Each entry below needs to be transcribed verbatim; the images should not appear.

= Beginning of Section =

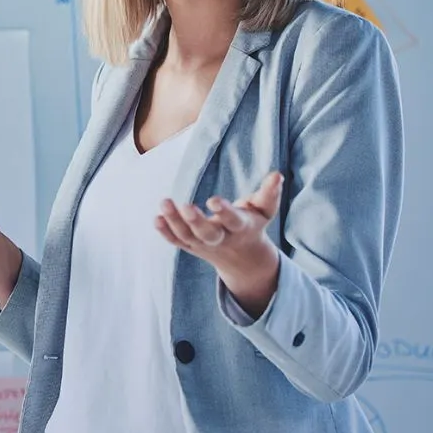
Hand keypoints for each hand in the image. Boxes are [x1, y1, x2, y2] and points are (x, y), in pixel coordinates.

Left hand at [155, 171, 283, 319]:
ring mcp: (204, 245)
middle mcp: (221, 239)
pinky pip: (177, 241)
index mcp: (241, 228)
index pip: (233, 221)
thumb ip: (269, 194)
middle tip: (185, 206)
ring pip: (187, 237)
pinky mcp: (191, 246)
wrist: (242, 258)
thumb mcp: (264, 211)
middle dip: (195, 221)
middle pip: (207, 234)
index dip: (224, 211)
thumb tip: (277, 174)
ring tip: (164, 203)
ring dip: (174, 222)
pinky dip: (166, 233)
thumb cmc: (253, 224)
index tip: (212, 200)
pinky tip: (156, 219)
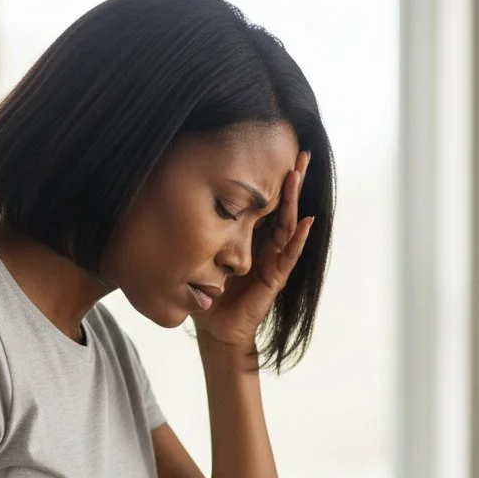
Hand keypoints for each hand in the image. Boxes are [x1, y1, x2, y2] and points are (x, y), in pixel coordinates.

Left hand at [190, 149, 313, 352]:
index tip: (273, 151)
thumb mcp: (199, 255)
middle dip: (291, 180)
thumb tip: (171, 204)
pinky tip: (307, 222)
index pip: (261, 201)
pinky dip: (298, 239)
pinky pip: (289, 255)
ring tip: (299, 175)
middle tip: (301, 152)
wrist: (214, 326)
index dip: (268, 179)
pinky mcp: (275, 278)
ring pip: (288, 224)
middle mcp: (264, 243)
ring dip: (294, 200)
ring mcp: (273, 259)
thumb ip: (197, 234)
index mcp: (248, 235)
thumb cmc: (206, 291)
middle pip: (281, 206)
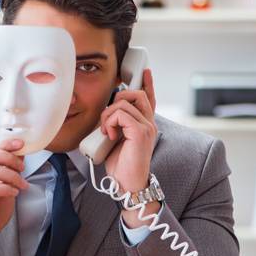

= End of Section =

--- Worked solution ---
Hand keypoints for each hand in the image. Boxes are [x1, y1, x2, y2] and points are (x, y), in pixel coordinates.

Left hand at [155, 171, 283, 319]:
ring mcp: (204, 245)
middle mcp: (221, 239)
pinky pip: (177, 241)
index mcp: (241, 228)
index pip: (233, 221)
thumb ip: (269, 194)
middle tip: (185, 206)
ring pip: (187, 237)
pinky mcp: (191, 246)
wrist: (242, 258)
thumb mcp: (264, 211)
middle dip: (195, 221)
middle pip: (207, 234)
index dip: (224, 211)
thumb tip: (277, 174)
ring tip: (164, 203)
ring dip: (174, 222)
pinky dip: (166, 233)
thumb cmc: (253, 224)
index tip: (212, 200)
pinky tip: (156, 219)
Hand keypoints for each hand in the image. Boxes are [x1, y1, x2, y2] and points are (x, y), in pixel coordinates.

Left hand at [190, 149, 313, 352]:
index tip: (273, 151)
thumb mcp: (199, 255)
middle dip: (291, 180)
thumb tip: (171, 204)
pinky tip: (307, 222)
index pip: (261, 201)
pinky dip: (298, 239)
pinky pip: (289, 255)
ring tip: (299, 175)
middle tip: (301, 152)
wrist: (214, 326)
index dip: (268, 179)
pinky mcp: (275, 278)
ring pip: (288, 224)
middle mcp: (264, 243)
ring dip: (294, 200)
ring mcp: (273, 259)
thumb ip: (197, 234)
index mcp: (248, 235)
thumb cmc: (206, 291)
middle pip: (281, 206)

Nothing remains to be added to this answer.